Comment préserver les richesses des mers, selon Gilles Boeuf

Biologiste français, ancien président du Muséum national d’histoire naturelle, Gilles Boeuf est aujourd’hui membre du conseil scientifique du patrimoine naturel et de la biodiversité auprès de Ségolène Royal, ministre de l’écologie. Le Site info l’a rencontré au Forum de la Mer qui s’est tenu à El Jadida, du 4 au 8 mai. 

Quels sont vos objectifs pour cet événement incontournable ?
Poursuivre les actions engagées. C’est la troisième fois que je participe au Forum de la mer et je vois grandir cet événement. Cette année est passionnante pour moi parce que j’ai été très impliqué dans la COP 21 et je suis prêt à aider le gouvernement marocain pour la COP 22 qui se tiendra dans le royaume. Je tiens absolument à la continuation des projets qui ont engagé à Paris : l’océan, la vie, les femmes.

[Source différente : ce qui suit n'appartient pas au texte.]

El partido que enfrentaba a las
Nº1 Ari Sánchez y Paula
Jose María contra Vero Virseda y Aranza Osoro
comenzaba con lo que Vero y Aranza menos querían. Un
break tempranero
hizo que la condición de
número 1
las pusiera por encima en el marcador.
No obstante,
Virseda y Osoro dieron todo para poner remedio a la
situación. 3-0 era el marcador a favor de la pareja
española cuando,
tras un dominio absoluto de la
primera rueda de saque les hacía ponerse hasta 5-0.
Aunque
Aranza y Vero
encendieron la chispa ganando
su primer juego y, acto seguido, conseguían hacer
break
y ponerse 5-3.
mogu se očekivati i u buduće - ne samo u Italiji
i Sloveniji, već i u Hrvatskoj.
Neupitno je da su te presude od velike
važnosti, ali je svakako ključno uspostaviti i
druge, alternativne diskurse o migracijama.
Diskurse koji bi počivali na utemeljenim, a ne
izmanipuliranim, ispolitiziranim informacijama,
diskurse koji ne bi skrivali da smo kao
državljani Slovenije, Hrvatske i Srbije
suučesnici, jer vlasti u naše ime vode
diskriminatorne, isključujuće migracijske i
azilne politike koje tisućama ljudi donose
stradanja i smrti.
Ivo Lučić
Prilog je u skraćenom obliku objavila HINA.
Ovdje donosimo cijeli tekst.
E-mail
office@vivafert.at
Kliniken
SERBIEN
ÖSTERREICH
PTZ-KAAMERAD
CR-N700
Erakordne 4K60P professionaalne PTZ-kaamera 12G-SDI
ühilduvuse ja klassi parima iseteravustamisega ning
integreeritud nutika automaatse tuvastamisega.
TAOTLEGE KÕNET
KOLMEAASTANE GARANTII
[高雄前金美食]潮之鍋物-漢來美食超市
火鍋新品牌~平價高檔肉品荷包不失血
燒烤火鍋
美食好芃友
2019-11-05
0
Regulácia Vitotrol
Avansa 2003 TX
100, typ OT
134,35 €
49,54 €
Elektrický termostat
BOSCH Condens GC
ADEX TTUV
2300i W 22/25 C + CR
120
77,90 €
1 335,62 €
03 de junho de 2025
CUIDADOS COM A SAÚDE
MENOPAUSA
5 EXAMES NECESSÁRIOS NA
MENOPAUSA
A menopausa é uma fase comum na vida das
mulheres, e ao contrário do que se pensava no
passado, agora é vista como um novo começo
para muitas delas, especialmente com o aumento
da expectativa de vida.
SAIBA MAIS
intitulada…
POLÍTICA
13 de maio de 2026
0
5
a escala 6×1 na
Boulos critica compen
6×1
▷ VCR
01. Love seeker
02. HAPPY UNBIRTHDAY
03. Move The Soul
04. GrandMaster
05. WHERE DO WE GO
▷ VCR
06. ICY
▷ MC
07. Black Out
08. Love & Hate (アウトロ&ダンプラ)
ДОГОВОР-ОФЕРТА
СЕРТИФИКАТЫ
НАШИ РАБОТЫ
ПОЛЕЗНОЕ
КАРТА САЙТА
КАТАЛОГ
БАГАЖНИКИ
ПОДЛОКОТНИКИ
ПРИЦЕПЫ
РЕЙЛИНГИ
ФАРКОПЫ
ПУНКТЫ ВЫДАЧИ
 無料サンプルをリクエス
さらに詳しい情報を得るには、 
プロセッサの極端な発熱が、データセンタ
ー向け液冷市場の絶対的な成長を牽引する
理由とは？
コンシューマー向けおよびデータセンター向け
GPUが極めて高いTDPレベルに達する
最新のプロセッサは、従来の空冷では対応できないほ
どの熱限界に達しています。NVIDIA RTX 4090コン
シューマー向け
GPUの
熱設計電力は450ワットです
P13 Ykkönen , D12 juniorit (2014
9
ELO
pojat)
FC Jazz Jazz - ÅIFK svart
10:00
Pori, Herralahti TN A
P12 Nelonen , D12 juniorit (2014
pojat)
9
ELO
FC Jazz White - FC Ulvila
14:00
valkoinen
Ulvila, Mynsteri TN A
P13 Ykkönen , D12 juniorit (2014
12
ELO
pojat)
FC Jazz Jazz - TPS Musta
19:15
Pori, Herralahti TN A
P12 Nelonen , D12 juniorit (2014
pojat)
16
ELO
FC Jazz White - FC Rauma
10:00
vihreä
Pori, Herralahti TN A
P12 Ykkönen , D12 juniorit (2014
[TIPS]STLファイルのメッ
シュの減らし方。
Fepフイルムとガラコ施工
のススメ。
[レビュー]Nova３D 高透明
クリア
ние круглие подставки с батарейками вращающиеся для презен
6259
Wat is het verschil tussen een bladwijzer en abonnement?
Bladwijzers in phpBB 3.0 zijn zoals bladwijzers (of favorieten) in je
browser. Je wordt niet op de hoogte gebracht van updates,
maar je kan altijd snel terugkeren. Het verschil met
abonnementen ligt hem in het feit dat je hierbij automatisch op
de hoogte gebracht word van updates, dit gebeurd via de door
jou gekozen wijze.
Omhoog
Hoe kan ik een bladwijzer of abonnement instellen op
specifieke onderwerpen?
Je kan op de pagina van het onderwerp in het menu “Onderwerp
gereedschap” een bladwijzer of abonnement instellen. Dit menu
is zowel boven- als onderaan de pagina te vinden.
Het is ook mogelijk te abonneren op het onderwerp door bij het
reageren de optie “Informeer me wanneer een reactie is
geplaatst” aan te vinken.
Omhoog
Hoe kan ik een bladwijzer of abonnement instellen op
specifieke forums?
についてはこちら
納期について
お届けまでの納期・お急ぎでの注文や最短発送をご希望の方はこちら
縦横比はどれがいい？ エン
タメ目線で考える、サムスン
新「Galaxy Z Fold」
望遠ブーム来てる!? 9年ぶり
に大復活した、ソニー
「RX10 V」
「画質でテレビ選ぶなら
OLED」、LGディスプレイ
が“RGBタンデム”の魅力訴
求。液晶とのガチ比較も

Quelles sont les menaces qui fragilisent l’océan ? 
Elles sont très claires aujourd’hui. D’abord, la destruction du littoral, la pollution, la surexploitation des stocks, la surpêche : pêcher c’est très bien, mais surpêcher c’est stupide! Mais aussi la décimation : des bateaux géants transportent des micro-organismes d’un coin de la planète à un autre, les décime et c’est le climat qui change dans l’océan ; pas uniquement la température de l’eau, mais aussi la remontée du niveau de la mer sur le littoral.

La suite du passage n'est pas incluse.